The FBI has investigated CAO before. A federal probe led to the conviction of a former CAO president, Brian Davis, who used the agency to line his own pockets with grant money he controlled as a Buffalo Council member. Soon after they began this year's investigation, FBI agents asked about CAO's links with the Grassroots political organization, sources who were interviewed told The News. Grassroots launched the elected careers of Davis and Brown, among others.
In June, however, the agents also wanted to know more about how Dunn's signature was used, on documents and checks. One source, who said she has been interviewed by FBI agents but would not be identified, said Dunn's signature was used to endorse CAO-issued checks even after Dunn's removal.
Hare in May said it's wrong to call inquiries by state and federal agents "investigations" if they are only talking to third parties. The investigators have not approached his agency, he said. Hare did not respond when The News asked him by email Monday about the recent activity by the Attorney General's Office and the FBI.
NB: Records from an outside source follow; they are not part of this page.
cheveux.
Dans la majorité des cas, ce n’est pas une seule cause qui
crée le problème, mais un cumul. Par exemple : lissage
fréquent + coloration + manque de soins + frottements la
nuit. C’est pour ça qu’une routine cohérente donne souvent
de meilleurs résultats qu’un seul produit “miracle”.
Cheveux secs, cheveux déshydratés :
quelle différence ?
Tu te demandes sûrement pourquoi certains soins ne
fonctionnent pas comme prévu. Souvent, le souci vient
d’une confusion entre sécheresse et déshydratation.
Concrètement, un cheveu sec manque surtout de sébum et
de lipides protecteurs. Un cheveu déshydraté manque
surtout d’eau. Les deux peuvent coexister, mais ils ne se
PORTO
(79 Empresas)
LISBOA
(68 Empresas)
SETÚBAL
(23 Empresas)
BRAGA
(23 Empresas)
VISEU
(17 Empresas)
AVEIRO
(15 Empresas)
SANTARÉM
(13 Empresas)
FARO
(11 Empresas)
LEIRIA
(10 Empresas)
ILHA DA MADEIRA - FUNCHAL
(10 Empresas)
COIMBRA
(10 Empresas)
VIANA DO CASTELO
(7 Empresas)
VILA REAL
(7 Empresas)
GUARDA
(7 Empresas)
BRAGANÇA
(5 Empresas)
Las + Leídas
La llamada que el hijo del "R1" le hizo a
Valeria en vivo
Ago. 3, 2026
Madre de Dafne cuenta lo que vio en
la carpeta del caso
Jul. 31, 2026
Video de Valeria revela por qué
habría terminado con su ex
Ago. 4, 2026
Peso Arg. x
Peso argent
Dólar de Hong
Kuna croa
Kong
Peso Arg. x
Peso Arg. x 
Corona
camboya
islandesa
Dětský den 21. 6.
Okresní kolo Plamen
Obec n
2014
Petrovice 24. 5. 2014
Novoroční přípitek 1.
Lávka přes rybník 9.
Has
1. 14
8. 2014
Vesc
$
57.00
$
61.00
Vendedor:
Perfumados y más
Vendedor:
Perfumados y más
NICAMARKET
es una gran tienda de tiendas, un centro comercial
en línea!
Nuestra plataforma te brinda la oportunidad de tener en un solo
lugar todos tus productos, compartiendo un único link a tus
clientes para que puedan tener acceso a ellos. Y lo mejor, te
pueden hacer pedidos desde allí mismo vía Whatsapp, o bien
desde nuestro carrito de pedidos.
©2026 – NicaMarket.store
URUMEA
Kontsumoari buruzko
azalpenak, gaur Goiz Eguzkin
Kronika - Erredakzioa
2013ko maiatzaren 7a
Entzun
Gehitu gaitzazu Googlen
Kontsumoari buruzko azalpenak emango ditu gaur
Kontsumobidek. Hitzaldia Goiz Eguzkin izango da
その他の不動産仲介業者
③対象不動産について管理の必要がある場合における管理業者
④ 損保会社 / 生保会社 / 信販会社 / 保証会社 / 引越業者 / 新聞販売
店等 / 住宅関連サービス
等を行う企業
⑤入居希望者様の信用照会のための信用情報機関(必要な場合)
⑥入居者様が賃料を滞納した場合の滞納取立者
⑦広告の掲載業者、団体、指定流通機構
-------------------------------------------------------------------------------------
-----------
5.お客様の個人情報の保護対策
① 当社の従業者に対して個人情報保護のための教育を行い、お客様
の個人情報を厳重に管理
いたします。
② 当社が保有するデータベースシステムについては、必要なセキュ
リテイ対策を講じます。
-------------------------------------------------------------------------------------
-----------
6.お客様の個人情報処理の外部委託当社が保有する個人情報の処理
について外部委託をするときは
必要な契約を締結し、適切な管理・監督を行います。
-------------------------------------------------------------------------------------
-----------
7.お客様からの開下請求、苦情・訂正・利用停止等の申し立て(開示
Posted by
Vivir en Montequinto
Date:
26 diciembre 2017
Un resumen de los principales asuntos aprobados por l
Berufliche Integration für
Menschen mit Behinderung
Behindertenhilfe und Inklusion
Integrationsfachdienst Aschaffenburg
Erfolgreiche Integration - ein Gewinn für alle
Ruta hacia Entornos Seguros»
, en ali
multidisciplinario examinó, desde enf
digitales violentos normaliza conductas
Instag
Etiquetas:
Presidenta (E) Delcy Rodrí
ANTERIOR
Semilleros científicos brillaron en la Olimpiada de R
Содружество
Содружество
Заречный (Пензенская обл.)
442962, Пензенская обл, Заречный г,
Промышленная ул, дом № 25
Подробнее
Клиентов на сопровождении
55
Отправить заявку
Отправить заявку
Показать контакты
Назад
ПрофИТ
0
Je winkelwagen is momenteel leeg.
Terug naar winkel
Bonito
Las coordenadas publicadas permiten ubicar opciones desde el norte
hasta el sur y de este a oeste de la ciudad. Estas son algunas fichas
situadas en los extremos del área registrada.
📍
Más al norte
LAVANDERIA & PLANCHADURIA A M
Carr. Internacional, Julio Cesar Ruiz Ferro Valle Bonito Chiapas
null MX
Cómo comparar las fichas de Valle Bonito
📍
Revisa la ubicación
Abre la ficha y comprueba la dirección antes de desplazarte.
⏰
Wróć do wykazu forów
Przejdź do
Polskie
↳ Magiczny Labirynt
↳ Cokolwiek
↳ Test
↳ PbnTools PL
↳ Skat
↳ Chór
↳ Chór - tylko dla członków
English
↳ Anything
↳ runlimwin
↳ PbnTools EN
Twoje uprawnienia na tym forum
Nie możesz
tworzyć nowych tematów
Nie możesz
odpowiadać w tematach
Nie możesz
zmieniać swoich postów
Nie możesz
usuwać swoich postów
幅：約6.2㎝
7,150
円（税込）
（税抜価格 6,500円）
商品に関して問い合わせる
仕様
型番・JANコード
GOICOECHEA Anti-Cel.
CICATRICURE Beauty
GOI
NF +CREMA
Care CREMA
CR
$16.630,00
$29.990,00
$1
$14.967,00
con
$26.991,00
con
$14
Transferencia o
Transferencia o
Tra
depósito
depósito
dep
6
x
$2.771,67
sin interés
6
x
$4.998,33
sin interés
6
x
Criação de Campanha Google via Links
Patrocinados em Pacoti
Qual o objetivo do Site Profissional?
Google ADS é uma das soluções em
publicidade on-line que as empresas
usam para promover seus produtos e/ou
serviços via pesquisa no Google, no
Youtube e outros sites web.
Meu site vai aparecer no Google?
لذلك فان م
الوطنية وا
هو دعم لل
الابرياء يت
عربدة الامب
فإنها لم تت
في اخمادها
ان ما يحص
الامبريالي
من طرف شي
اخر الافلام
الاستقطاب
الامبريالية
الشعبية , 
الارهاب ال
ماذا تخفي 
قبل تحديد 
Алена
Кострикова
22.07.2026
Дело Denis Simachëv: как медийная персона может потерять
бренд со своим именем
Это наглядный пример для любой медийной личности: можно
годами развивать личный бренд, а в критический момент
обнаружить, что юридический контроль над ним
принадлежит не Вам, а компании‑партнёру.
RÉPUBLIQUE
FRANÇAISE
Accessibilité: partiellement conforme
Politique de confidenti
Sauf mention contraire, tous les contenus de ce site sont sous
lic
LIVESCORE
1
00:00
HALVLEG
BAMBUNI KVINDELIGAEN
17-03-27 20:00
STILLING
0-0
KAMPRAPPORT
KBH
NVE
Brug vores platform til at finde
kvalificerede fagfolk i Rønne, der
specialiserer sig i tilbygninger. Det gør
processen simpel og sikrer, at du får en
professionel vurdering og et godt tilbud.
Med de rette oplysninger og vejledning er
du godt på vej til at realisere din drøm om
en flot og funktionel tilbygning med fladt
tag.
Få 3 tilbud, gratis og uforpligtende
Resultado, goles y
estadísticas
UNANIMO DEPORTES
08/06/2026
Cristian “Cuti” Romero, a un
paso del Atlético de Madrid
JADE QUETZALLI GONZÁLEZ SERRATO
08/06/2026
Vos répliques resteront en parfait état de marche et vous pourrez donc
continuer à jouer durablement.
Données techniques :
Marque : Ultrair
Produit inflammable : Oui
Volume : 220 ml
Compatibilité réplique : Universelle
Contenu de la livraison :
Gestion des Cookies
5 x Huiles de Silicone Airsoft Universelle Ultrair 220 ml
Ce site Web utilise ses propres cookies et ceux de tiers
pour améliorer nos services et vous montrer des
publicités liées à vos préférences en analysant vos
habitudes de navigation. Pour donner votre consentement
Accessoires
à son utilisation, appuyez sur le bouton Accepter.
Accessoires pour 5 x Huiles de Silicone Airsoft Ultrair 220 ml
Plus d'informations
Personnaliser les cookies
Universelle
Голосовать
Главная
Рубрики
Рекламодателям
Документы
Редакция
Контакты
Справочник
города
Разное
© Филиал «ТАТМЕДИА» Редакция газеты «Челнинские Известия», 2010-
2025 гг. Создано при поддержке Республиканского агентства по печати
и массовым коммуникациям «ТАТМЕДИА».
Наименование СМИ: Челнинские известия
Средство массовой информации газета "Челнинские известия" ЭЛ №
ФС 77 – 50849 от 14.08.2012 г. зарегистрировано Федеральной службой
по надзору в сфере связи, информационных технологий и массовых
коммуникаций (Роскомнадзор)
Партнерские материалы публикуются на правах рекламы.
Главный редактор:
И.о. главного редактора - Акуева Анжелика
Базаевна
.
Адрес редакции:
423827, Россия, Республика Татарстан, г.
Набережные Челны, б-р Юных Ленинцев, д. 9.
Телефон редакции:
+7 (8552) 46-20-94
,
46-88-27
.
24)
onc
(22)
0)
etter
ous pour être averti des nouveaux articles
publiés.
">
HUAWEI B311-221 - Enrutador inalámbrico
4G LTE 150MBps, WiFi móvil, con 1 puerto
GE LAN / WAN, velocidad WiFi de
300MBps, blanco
Nor did he respond to a question about whether Dunn's signature would be placed electronically on certain agency documents. But he acknowledged in recent days that, for a brief time, Dunn's signature could have appeared on checks after her removal Jan. 8. He added that Dunn had contacted the agency to ensure her name was taken off all CAO accounts. He said CAO's business office worked to do so.
"The CAO routinely removes and adds signatories to its accounts as board officeholders change," he told The News in an email. "If something fell through the cracks concerning Ms. Dunn, the CAO will immediately correct it."
The FBI and the Attorney General's Office did not comment for this article.
The sources were unable to say how seriously the FBI agents view CAO's use of Dunn's signature. A lawyer who defends clients in cases of bank fraud and other white-collar crimes said that using an outdated name to endorse a check is not a crime if there was no intent to defraud.
"Whoever was authorized to do the check should have realized there should have been a new signature," said Hope Lefeber, an attorney from Philadelphia, Pa. But she said it would not rise to the level of fraud if no one was making payment to a person who should not have received the money. You have to have intent to defraud in order for it to be a crime, she said.
Dunn was right to be concerned if her name was used on checks when she no longer was involved with CAO, said Robert Davis, a professor emeritus of accounting at Canisius College.
The people who sign checks are responsible for verifying that each check they sign is properly prepared and represents a legitimate organizational expense, he said, and they can be held liable or subject to criminal investigation for signing checks drawn fraudulently or illegally.
"I can appreciate the frustration and anxiety of Ms. Dunn in her efforts to remove her name from the list of authorized signatories," he said. "I am dumbfounded that any organization would continue to assign this type of responsibility to an individual who is no longer associated with the institution in any capacity."
Weeks ago, Davis called CAO's accounting primitive after reading about issues the agency's accounting firm had raised. But like Lefeber, Davis said fraud involves intent.
"Caution should be exercised in suggesting fraudulent behavior," Davis told The News. "An essential element of fraud requires intent. For this organization, distinguishing between gross incompetent behavior and fraud is going to be challenging."